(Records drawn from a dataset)
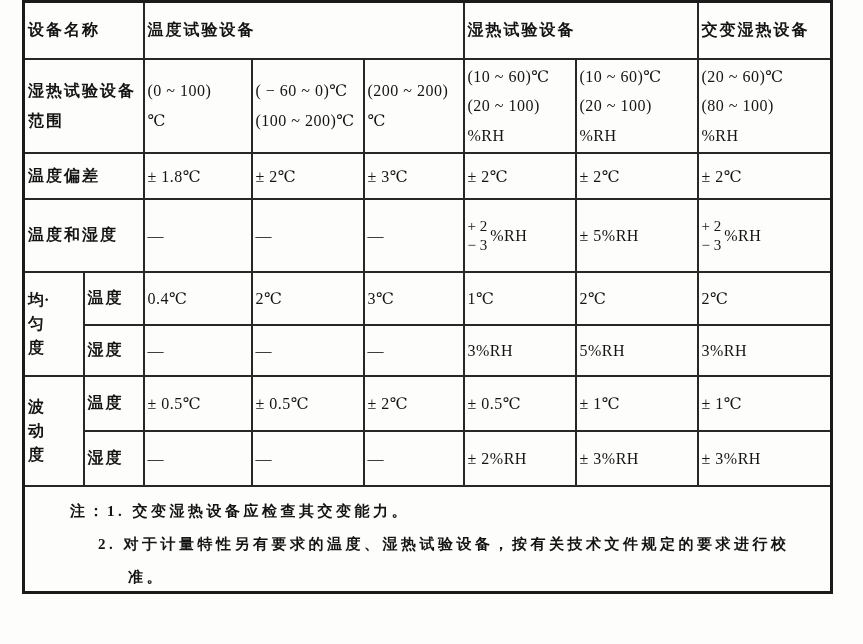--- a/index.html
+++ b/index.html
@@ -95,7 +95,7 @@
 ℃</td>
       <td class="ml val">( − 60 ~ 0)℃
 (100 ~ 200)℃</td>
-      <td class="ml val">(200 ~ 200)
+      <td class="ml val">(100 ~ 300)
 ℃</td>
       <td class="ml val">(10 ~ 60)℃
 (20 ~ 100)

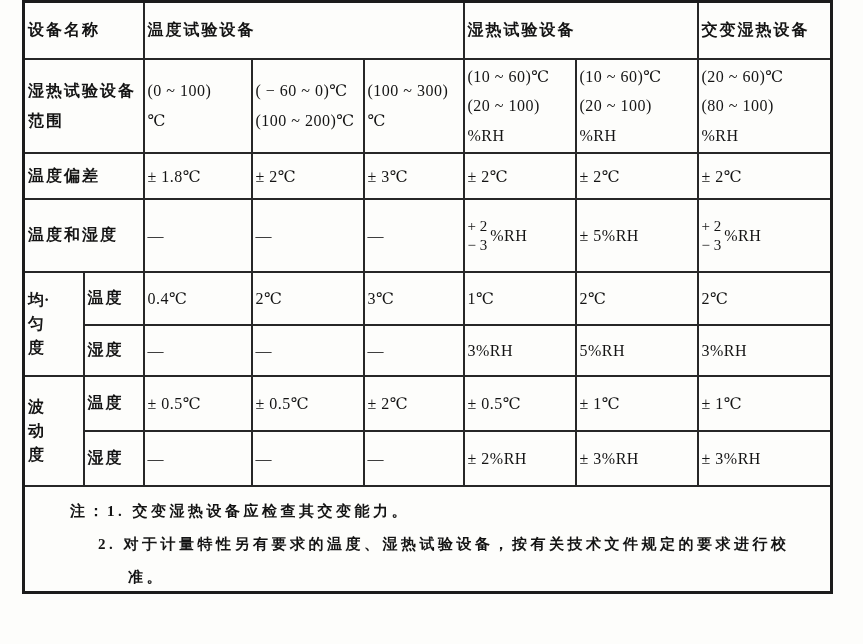--- a/index.html
+++ b/index.html
@@ -52,7 +52,7 @@
     height: 104px;
     text-align: left;
     vertical-align: top;
-    font-weight: bold;
+    font-weight: normal;
     font-size: 15px;
     letter-spacing: 3.5px;
     padding-top: 12px;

* ABOUT THIS EXERCISE: Restate every entry above word for word; no picture belongs in the copy.

* TASK RESPONSE:
--- a/index.html
+++ b/index.html
@@ -95,7 +95,7 @@
 ℃</td>
       <td class="ml val">( − 60 ~ 0)℃
 (100 ~ 200)℃</td>
-      <td class="ml val">(200 ~ 200)
+      <td class="ml val">(100 ~ 300)
 ℃</td>
       <td class="ml val">(10 ~ 60)℃
 (20 ~ 100)

--- a/index.html
+++ b/index.html
@@ -52,7 +52,7 @@
     height: 104px;
     text-align: left;
     vertical-align: top;
-    font-weight: bold;
+    font-weight: normal;
     font-size: 15px;
     letter-spacing: 3.5px;
     padding-top: 12px;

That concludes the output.